Temos dados concretos de que os estados de alerta associados à pandemia elevaram os níveis de estresse, aumentaram as queixas de depressão e ansiedade e levaram especialmente os jovens a agirem de forma mais impulsiva e agressiva
Gustavo Estanislau, psiquiatra da infância e adolescência do Instituto Ame Sua Mente
Os especialistas alertam que o uso excessivo de redes sociais aumenta a ansiedade e pode gerar frustrações pelo não alcance dos padrões de beleza e sucesso impostos por algumas publicações. “Os mais jovens estão com o cérebro em formação. Os pais têm de tomar cuidado com o conteúdo que está sendo consumido, precisam estar juntos no processo de desenvolvimento Um dos melhores marcadores de saúde mental é o desenvolvimento de relações sociais saudáveis”, afirma Silva. Ele defende ser necessário maior regulamentação por parte das plataformas tecnológicas quanto ao conteúdo disseminado nas redes.
5. A importância do efeito contágio
Um último aspecto trazido pelos especialistas como possível influenciador do aumento de ataques a escolas é o chamado efeito contágio, ou seja, um crescimento de atos violentos motivados por outros crimes similares cometidos num período recente. No contexto atual, de ampla e rápida disseminação dos ataques por meio da imprensa e redes sociais, a forma com que os casos são retratados pode levar outras pessoas já vulneráveis ou integrantes de grupos extremistas a se inspirarem e repetirem essa conduta.
”Dependendo de como o fato é divulgado, um indivíduo com um perfil de empatia menos desenvolvido pode se sentir validado por esse tipo de comportamento”, diz Estanislau. Para Silva, um dos fatores que influenciam outros casos similares é justamente a glamourização da violência por pessoas já predispostas a esses tipos de atos. “Esses indivíduos querem ser vistos, querem aparecer no jornal, na mídia. Uma maneira de fazer prevenção é noticiar o fato de maneira mais controlada, evitar imagens dos ataques e do autor”, afirma.

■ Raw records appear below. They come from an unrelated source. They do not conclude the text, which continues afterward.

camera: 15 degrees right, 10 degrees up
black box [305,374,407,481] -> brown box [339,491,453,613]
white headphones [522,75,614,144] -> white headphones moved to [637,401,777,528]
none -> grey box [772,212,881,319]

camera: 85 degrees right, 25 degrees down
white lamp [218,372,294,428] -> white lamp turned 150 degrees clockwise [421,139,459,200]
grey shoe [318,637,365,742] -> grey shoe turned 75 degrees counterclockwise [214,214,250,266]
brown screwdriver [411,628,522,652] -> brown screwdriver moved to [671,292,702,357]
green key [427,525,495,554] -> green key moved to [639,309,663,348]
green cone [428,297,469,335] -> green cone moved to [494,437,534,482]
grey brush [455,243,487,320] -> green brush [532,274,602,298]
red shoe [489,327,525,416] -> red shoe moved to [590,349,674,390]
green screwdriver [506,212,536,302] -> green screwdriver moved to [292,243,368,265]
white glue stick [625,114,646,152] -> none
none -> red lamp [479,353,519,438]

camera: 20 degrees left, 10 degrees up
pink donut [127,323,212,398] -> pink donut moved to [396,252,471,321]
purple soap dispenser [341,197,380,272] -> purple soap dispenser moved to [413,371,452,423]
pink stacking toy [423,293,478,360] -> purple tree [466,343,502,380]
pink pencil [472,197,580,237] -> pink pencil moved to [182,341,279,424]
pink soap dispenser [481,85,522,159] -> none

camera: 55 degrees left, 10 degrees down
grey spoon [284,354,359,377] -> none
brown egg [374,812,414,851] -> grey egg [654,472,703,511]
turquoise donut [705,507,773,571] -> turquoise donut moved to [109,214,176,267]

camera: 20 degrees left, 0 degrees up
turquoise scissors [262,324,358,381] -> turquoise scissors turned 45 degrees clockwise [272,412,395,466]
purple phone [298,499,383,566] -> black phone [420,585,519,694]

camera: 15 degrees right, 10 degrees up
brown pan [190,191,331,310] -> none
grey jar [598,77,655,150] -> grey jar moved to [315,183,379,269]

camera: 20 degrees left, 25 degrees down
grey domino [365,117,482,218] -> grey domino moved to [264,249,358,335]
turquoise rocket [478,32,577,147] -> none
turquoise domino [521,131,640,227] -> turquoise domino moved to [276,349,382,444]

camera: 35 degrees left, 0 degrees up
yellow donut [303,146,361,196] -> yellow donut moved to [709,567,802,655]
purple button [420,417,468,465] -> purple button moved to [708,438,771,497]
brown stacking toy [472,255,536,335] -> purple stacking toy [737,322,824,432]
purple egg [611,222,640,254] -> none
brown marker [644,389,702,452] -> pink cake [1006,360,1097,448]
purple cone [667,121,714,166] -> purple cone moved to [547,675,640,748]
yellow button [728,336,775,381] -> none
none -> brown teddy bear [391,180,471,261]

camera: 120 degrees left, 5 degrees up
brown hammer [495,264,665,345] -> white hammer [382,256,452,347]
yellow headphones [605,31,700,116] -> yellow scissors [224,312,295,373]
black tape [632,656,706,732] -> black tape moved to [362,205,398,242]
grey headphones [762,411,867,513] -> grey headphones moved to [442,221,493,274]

NOTA DA REDAÇÃO: O Estadão decidiu não publicar foto, vídeo, nome ou outras informações sobre o autor do ataque, embora ele seja maior de idade. Essa decisão segue recomendações de estudiosos em comunicação e violência. Pesquisas mostram que essa exposição pode levar a um efeito de contágio, de valorização e de estímulo do ato de violência em indivíduos e comunidades de ódio, o que resulta em novos casos. A visibilidade dos agressores é considerada como um “troféu” dentro dessas redes. Pelo mesmo motivo, também não foram divulgados vídeos do ataque em uma escola estadual na Vila Sônia, zona oeste de São Paulo, no último dia 27 de março.